## start Extract provided

Data in Heap may differ from data seen in other tools for a variety of reasons. Generally speaking, discrepancies of up to 10% may be normal and differences can be expected based on the differences between tools alone.
Known Differences by Platform
One of the most common causes of data discrepancies between Heap and other tools is when Heap is installed via a tag manager, like Google Tag Manager, or when it is installed directly in the body of your pages.
When Heap is installed in the body, it has to wait for the entire page and its contents to load before Heap even begins to load. This process often takes a few seconds, and during that time, the user who loaded the page may have already clicked through one of your links, or clicked the back button in their browser.
For the most accurate data collection, make sure to install Heap directly in the head element of your pages.
If you’ve noticed that a Referrer or Initial Referrer in Heap displays your own domain, you’ve run into a self referral. For details on why this may appear, see Why do I see referrals from my own domain in Heap?
Form Submissions vs Internal Databases
Heap captures clicks, form changes, and form submissions automatically. This means that we hook into the events and try to preempt any other events as we capture data. If your form, like most forms, has form validation, then Heap will still capture a form submit event even if your own form validation signals that the form is incomplete.
If you want to compare internal data to Heap data for form submissions, there are a few recommended approaches.
The best approach which requires the least amount of effort is to look at the post-submit URL. For most shopping cart purchases, the user lands on a confirmation or thank you page. For sign-ups or logins, they land on a profile or signup page. If your application has this flow, then using those pages as the event of comparison will likely produce better results.
To ensure that successful form submissions are tracked only when the form is completed, you can hook Heap’s custom tracking API directly into your existing form validation code.
While Heap and Google Analytics are both client-side tracking libraries, they operate on fundamentally different data models, which can produce discrepancies in the results between platforms. Discrepancies of up to 5-15% are considered within the range of an expected discrepancy across Google Analytics and Heap.
Different Data Models Lead To Different Session Counts
It’s not uncommon for Google Analytics to report a much higher session count than Heap, despite the definition of a session being very similar between both tools.
Heap’s data model is user-centric, though Google Analytics’ data model is session-based. A session in Heap is defined as a period of activity from a single user on your website, and ends after 30 minutes of pageview inactivity. The same definition applies for Google Analytics, though they will count additional sessions for clicks on AdWords campaigns.

## end Extract provided
## start Data rows

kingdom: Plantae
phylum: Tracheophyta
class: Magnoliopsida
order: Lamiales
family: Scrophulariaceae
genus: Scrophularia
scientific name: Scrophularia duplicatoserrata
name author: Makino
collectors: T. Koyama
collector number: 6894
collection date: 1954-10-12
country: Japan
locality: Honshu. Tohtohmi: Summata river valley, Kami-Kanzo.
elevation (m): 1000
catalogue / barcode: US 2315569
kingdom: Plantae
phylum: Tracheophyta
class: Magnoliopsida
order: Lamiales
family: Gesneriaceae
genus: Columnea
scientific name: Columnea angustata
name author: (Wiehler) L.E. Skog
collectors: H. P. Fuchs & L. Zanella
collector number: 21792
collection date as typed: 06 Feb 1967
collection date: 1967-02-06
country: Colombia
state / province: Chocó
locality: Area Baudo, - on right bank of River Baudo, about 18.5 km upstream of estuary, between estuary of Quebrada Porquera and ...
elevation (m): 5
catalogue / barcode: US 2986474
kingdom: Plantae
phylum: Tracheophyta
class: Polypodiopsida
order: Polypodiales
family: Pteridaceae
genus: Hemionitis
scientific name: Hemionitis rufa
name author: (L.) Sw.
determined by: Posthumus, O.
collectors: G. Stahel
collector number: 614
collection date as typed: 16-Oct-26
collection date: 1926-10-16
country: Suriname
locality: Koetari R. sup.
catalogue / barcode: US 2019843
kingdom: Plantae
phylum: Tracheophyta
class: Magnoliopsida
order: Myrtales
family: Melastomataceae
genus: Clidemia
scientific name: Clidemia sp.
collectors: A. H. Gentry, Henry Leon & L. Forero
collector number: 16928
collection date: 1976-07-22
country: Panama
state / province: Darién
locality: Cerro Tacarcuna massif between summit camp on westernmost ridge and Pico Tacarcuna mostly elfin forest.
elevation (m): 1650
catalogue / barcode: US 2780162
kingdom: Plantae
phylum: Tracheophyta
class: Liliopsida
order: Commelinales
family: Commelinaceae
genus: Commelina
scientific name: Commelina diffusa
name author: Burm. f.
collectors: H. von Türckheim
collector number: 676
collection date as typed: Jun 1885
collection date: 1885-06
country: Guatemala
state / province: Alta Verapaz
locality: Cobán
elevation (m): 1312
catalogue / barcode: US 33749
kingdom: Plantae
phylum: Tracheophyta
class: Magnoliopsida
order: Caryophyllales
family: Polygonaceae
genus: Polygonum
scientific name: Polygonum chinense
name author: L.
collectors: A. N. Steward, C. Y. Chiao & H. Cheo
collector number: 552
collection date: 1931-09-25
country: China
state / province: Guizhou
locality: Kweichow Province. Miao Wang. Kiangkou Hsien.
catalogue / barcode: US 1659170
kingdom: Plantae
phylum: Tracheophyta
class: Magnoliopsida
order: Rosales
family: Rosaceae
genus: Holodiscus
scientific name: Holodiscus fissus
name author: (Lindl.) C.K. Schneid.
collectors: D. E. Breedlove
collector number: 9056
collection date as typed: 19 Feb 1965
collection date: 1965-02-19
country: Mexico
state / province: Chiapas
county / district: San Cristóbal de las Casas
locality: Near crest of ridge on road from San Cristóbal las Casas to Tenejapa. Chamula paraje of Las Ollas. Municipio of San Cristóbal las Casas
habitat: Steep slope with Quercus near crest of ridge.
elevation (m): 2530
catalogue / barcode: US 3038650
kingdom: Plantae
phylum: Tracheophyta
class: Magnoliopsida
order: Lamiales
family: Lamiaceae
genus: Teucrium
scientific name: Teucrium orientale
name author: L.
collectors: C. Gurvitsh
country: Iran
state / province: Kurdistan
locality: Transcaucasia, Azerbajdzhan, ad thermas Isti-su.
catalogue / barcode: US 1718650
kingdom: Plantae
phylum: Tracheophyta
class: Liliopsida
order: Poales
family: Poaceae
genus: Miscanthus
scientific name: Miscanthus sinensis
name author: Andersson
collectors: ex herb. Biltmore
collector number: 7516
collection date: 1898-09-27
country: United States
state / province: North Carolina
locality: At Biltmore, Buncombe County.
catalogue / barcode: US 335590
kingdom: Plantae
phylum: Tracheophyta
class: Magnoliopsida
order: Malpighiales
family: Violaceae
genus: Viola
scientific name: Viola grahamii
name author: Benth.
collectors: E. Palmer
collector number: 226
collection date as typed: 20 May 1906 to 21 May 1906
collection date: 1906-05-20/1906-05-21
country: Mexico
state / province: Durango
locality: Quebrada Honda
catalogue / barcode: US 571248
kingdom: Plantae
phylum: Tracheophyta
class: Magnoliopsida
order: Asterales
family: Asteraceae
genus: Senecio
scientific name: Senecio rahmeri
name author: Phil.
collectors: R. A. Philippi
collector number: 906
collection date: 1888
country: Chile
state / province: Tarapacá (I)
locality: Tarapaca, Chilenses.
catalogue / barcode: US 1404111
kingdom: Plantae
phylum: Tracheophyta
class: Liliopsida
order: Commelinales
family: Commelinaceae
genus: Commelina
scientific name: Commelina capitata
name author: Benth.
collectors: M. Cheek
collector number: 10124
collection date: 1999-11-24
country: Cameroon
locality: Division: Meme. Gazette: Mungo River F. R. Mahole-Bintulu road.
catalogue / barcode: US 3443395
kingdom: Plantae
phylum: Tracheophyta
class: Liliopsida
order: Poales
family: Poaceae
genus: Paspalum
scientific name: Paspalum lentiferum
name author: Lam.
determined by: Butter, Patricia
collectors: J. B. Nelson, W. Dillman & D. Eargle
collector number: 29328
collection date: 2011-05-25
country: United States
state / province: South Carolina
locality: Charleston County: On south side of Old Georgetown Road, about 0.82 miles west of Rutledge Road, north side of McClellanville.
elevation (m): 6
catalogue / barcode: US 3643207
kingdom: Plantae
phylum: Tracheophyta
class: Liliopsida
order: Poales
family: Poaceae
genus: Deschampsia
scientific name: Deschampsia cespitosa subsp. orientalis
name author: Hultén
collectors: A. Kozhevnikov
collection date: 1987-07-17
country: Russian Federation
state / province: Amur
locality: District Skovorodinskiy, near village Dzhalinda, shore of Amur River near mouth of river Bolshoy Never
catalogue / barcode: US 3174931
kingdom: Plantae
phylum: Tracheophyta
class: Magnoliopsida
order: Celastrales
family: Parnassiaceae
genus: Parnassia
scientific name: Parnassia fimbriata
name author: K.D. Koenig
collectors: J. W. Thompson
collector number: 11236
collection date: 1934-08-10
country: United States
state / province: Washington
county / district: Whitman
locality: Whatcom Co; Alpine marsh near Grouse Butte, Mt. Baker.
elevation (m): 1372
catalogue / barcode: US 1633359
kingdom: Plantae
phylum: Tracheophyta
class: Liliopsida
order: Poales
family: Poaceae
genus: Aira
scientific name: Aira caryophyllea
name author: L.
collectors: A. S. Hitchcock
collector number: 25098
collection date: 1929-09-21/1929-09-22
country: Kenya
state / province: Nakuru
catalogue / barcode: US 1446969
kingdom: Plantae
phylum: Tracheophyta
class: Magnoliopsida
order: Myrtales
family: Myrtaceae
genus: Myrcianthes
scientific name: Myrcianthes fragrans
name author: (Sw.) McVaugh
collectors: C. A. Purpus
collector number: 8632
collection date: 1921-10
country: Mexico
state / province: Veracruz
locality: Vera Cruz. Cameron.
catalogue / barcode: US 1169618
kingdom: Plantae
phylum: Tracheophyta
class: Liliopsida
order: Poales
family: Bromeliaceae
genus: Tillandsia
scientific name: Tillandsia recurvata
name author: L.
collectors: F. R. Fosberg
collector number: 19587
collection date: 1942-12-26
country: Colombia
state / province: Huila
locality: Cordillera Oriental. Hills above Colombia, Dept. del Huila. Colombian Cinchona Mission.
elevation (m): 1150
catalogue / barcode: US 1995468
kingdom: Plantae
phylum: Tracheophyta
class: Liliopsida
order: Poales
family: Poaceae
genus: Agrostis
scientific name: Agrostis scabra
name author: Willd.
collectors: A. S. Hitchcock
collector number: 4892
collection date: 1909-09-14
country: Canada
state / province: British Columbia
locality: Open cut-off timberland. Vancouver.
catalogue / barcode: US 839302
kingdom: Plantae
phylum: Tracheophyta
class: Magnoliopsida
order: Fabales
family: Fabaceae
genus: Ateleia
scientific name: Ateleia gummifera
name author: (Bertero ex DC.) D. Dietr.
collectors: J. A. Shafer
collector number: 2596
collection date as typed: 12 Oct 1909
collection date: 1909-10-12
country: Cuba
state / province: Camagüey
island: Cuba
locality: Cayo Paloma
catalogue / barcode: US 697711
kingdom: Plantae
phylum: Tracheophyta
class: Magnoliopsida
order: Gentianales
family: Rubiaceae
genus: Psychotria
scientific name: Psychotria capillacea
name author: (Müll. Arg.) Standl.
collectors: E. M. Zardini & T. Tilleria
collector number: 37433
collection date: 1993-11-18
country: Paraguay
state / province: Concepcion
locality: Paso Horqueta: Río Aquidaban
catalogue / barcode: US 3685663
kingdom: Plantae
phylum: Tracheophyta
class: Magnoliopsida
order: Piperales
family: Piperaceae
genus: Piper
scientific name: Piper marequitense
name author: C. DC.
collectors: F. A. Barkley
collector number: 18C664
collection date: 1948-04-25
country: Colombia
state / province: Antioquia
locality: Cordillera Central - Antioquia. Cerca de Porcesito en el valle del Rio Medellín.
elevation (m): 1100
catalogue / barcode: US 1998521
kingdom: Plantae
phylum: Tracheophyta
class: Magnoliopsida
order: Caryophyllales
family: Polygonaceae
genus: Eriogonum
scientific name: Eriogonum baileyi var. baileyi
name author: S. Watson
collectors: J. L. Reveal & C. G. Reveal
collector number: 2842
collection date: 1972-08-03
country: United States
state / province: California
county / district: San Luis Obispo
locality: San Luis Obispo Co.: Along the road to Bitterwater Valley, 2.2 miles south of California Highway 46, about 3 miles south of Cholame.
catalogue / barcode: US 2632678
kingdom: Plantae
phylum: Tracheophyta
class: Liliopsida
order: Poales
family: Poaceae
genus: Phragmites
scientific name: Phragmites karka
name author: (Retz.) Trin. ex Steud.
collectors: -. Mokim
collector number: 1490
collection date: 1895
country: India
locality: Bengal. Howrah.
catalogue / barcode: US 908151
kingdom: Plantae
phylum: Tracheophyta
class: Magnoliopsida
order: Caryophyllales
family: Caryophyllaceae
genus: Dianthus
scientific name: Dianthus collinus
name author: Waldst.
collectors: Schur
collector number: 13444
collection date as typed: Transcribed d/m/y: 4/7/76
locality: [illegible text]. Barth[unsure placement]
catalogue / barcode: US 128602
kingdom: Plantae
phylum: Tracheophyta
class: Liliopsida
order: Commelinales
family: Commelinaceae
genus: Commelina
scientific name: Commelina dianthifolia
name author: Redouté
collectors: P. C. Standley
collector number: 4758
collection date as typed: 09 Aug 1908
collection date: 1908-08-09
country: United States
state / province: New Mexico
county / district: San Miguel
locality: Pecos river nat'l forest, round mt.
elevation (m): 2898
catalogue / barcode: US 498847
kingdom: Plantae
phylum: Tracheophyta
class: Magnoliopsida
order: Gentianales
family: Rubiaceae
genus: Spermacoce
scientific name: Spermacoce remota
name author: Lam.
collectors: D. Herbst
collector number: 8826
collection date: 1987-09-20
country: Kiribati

## end Data rows

## Short problem 1
Answer these questions using the text on Heap data discrepancies:
(a) Where should Heap be installed for the most accurate data collection?
(b) How long of pageview inactivity ends a session in Heap?
(c) What range of discrepancy between Google Analytics and Heap is considered expected?
## Short problem 2
From the text on Heap data discrepancies, output the passage from "Different Data Models Lead" up to and including "on AdWords campaigns." word for word.
These records have no connection to the text on Heap data discrepancies.

## Worked answer 1
(a) Directly in the head element of your pages.
(b) 30 minutes.
(c) Up to 5-15%.

## Worked answer 2
Different Data Models Lead To Different Session Counts
It’s not uncommon for Google Analytics to report a much higher session count than Heap, despite the definition of a session being very similar between both tools.
Heap’s data model is user-centric, though Google Analytics’ data model is session-based. A session in Heap is defined as a period of activity from a single user on your website, and ends after 30 minutes of pageview inactivity. The same definition applies for Google Analytics, though they will count additional sessions for clicks on AdWords campaigns.